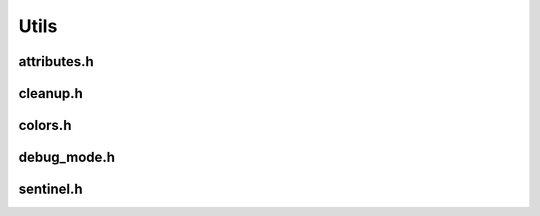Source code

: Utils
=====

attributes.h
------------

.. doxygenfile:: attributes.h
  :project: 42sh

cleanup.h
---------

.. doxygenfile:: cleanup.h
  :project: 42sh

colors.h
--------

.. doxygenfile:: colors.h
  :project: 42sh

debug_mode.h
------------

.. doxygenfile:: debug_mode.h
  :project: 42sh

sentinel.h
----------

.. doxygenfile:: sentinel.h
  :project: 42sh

==

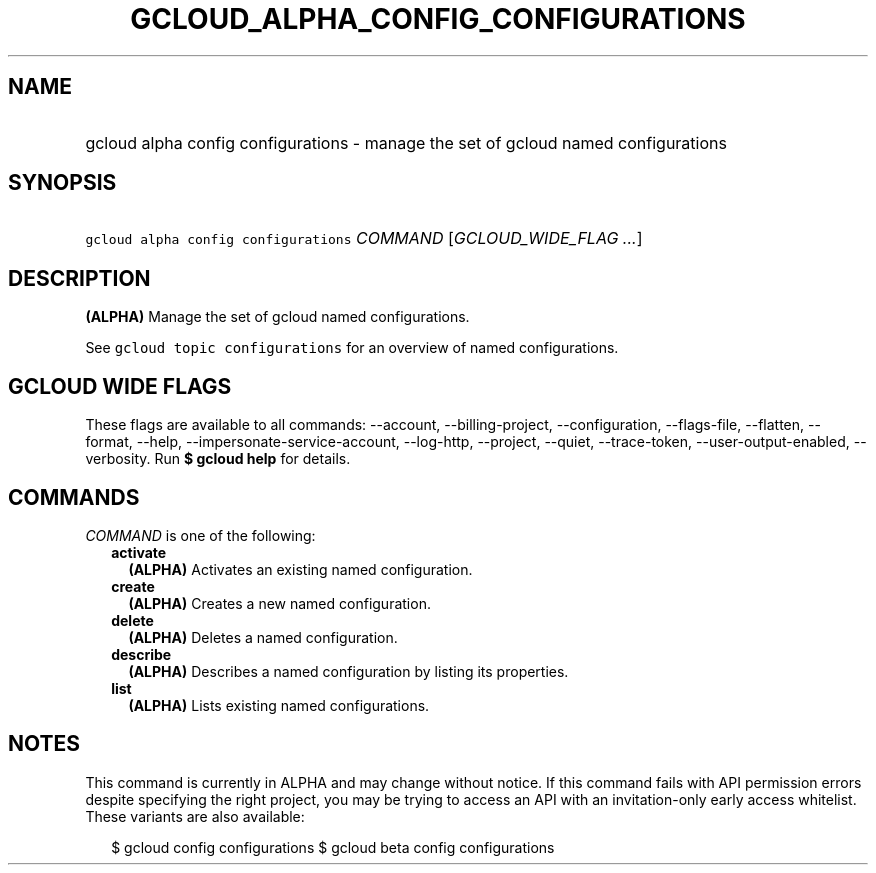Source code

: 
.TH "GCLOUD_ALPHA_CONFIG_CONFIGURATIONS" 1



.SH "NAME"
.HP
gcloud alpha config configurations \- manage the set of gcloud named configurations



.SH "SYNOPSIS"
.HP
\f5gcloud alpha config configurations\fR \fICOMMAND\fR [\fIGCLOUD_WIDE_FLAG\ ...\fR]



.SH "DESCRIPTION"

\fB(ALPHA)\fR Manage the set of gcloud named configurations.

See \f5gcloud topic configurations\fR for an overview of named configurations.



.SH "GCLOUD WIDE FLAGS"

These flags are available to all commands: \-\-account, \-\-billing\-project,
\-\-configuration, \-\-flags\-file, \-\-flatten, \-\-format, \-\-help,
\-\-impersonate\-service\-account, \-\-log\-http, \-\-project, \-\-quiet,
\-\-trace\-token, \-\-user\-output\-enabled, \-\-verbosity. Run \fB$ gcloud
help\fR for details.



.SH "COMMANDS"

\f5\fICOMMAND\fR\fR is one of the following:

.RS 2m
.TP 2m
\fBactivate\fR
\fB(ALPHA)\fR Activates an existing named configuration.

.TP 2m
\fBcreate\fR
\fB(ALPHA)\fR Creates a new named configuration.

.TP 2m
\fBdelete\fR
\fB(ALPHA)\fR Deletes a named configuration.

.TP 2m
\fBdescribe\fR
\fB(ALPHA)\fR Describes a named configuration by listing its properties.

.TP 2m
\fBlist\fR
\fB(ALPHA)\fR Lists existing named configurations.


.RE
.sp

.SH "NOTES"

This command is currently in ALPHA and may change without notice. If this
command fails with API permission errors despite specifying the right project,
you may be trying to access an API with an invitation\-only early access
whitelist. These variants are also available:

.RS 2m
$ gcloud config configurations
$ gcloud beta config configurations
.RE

**REQUIRED WORK**: Pull each line containing "available" from the records.

**COMPLETED TASK**:
These flags are available to all commands: \-\-account, \-\-billing\-project,
whitelist. These variants are also available:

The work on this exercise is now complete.